A 10 de maio de 1958, no café Chave d’ Ouro, no número 38 do Rossio, em Lisboa, o candidato da oposição às presidenciais deu a conferência de imprensa em que o correspondente em Lisboa da agência noticiosa France Presse (AFP), Lindorfe Pinto Basto, fez a pergunta.
“Senhor general, se for eleito Presidente da República, que fará do senhor Presidente do conselho?”, perguntou, depois de ter notado que, num país que vivia em ditadura, os jornalistas “estavam todos ‘nas encolhas'”.
“Vi que os meus colegas estavam todos nas encolhas. Eles não podiam falar. Eu pertencia à France Presse. Fiz a pergunta. Tinha de a fazer. O general parecia que estava à espera”, lembrou Lindorfe Pinto Basto numa conversa com Iva Delgado, filha do general que “perdeu” as eleições para o candidato do regime, Américo Thomaz, no meio de acusações de fraude.
“Obviamente demito-o!” foi a resposta usada pelos jornalistas, mas, mesmo passado meio século, as versões não são todas coincidentes, como descreve o neto do general, Frederico Delgado Rocha, no livro “Humberto Delgado – Biografia do General sem Medo” (Esfera dos Livros), agora reeditado por ocasião dos 50 anos do seu assassinato.
A frase, lê-se no livro, foi registada com “nuances” pelos diferentes jornalistas desde a pontuação ao tempo verbal e à própria ordem das palavras. As duas variações assinaladas no livro são: “Demito-o, obviamente” e “mas obviamente demito-o”. Em 1998, numa conversa com Iva Delgado, Pinto Basto, que era correspondente da AFP desde 1948, registou outra frase: “Demito-o, é óbvio”.

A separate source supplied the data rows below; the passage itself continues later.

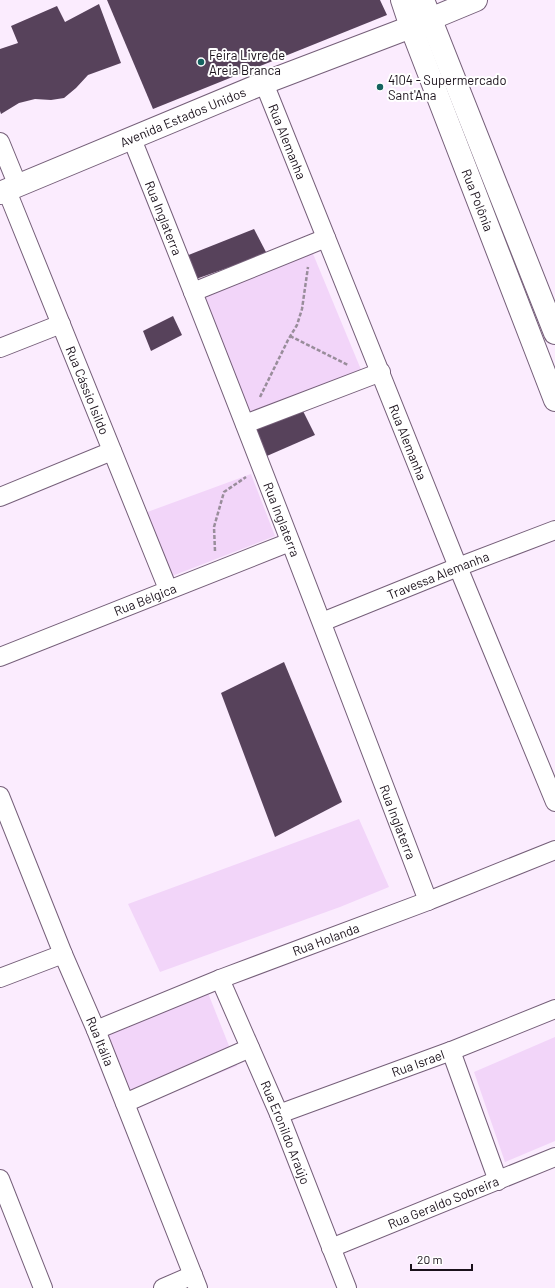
<svg xmlns="http://www.w3.org/2000/svg" width="555" height="1288" viewBox="0 0 555 1288" font-family="Barlow,sans-serif">
  <style>
    .green { fill: #f2d5f9 }
    .building { fill: #57425b }
    .lines { fill: none; stroke-linecap: round; stroke-linejoin: round }
    .street-casing { stroke: #755f79; stroke-width: 20 }
    .secondary-casing { stroke: #755f79; stroke-width: 24 }
    .path { stroke: #998d9b; stroke-width: 2.5; stroke-dasharray: 4 2; stroke-linecap: butt }
    .street { stroke: #fff; stroke-width: 18 }
    .secondary { stroke: #fff; stroke-width: 22 }
    .poi-dot { fill: #14625f; stroke: #fff; stroke-width: 1.5 }
    .labels { text-anchor: middle; dominant-baseline: central; stroke-width: 4; stroke-linejoin: round; paint-order: stroke }
    .poi-label { font-size: 13px; fill: #1a111b; stroke: #fff; text-anchor: start }
    .street-label { font-size: 13px; fill: #1a111b; stroke: #fff }
  </style>
  <rect width="100%" height="100%" fill="#fbecfe"/>
  <g class="green">
    <path d="M311 249 362 372 248 421 200 293Z"/>
    <path d="M251 474 275 536 167 578 142 514Z"/>
    <path d="M359 819 389 887 340 907 160 972 128 904Z"/>
    <path d="M208 993 237 1066 129 1109 102 1033Z"/>
    <path d="M555 1037V1141L505 1162 474 1072Z"/>
  </g>
  <g class="building">
    <path d="M107 0H380L387 15 153 109Z"/>
    <path d="M99 4 121 63 88 75 76 88 64 98 51 100 35 99 19 103 1 114 0 111V49L18 43 11 26 57 6 65 22Z"/>
    <path d="M254 229 267 254 196 279 186 256Z"/>
    <path d="M173 316 182 335 151 351 143 331Z"/>
    <path d="M303 411 315 435 260 459 248 431Z"/>
    <path d="M284 662 342 802 275 837 221 693Z"/>
  </g>
  <g class="lines">
    <g class="street-casing">
      <g id="street">
        <path id="s1" d="M264 83 458 567 555 802"/>
        <path id="s2" d="M132 139C234 392 331 646 428 901"/>
        <path d="M0 142 18 186"/>
        <path id="s3" d="M7 191 168 589"/>
        <path d="M193 292 326 238"/>
        <path d="M0 348 61 324"/>
        <path d="M245 424 381 372"/>
        <path d="M0 497 112 451"/>
        <path id="s4" d="M322 622 458 567 555 530"/>
        <path id="s5" d="M0 657 290 542"/>
        <path id="s6" d="M0 796 63 954 96 1030 198 1288"/>
        <path d="M0 978 63 954"/>
        <path id="s7" d="M220 979 279 1114 347 1288"/>
        <path id="s8" d="M96 1030 220 979 428 901 555 850"/>
        <path d="M451 1051 498 1181"/>
        <path d="M125 1103 250 1048"/>
        <path id="s9" d="M279 1114 451 1051 555 1009"/>
        <path d="M0 1179 43 1288"/>
        <path id="s10" d="M331 1248 555 1157"/>
        <path d="M163 1288 193 1275"/>
      </g>
    </g>
    <g class="secondary-casing">
      <g id="secondary">
        <path id="s11" d="M402 0 411 27 555 400"/>
        <path d="M423 0 555 333"/>
        <path id="s12" d="M0 193 264 83 411 27 476 0"/>
      </g>
    </g>
    <g class="path">
      <path d="M290 336 348 365"/>
      <path d="M260 397 288 340 297 325 302 309 308 267"/>
      <path d="M215 551 214 527 224 492 246 477"/>
    </g>
    <use href="#street" class="street"/>
    <use href="#secondary" class="secondary"/>
  </g>
  <g class="poi-dot">
    <circle cx="201" cy="62" r="4"/>
    <circle cx="380" cy="87" r="4"/>
  </g>
  <g class="labels">
    <g class="poi-label">
      <text x="209" y="55">Feira Livre de<tspan x="209" dy="15">Areia Branca</tspan></text>
      <text x="388" y="80">4104 - Supermercado<tspan x="388" dy="15">Sant'Ana</tspan></text>
    </g>
    <g class="street-label">
      <text stroke="none"><textPath href="#s12" startOffset="198">Avenida Estados Unidos</textPath></text>
      <text stroke="none"><textPath href="#s1" startOffset="63">Rua Alemanha</textPath></text>
      <text stroke="none"><textPath href="#s11" startOffset="214">Rua Polônia</textPath></text>
      <text stroke="none"><textPath href="#s2" startOffset="85">Rua Inglaterra</textPath></text>
      <text stroke="none"><textPath href="#s3" startOffset="215">Rua Cássio Isildo</textPath></text>
      <text stroke="none"><textPath href="#s1" startOffset="387">Rua Alemanha</textPath></text>
      <text stroke="none"><textPath href="#s2" startOffset="409">Rua Inglaterra</textPath></text>
      <text stroke="none"><textPath href="#s4" startOffset="125">Travessa Alemanha</textPath></text>
      <text stroke="none"><textPath href="#s5" startOffset="156">Rua Bélgica</textPath></text>
      <text stroke="none"><textPath href="#s2" startOffset="733">Rua Inglaterra</textPath></text>
      <text stroke="none"><textPath href="#s8" startOffset="247">Rua Holanda</textPath></text>
      <text stroke="none"><textPath href="#s6" startOffset="265">Rua Itália</textPath></text>
      <text stroke="none"><textPath href="#s9" startOffset="148">Rua Israel</textPath></text>
      <text stroke="none"><textPath href="#s7" startOffset="167">Rua Eronildo Araújo</textPath></text>
      <text stroke="none"><textPath href="#s10" startOffset="121">Rua Geraldo Sobreira</textPath></text>
    </g>
  </g>
  <path d="M411 1264v6h61v-6" fill="none" stroke="#1a111b" stroke-width="2"/>
  <text x="417" y="1264" font-size="12" fill="#1a111b" stroke="#ffffff" stroke-width="3" paint-order="stroke">20 m</text>
</svg>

António de Oliveira Salazar, o presidente do Conselho, voltou a estar no centro da conferência de imprensa, quando lhe foi perguntado o que pensava o general do ditador e ele gracejou: “Como chefe do Governo, como pessoa ou como chefe de família?”. Como chefe do Governo, o general respondeu que “se deve ao doutor Salazar um trabalho interessante de arrumação das finanças portuguesas, nos primeiros anos de exercício de cargo de ministro das Finanças”.
“Mas, como chefe do governo nunca evoluiu e como economista está absolutamente obsoleto”, afirmou.
A morte do “general sem medo” ocorreu a 13 de fevereiro de 1965.
Humberto Delgado foi morto por agentes da polícia política da ditadura, a PIDE, após ter sido atraído para uma cilada em Badajoz (Espanha), montada em redor de uma pretensa reunião com militares portugueses, oposicionistas a Salazar.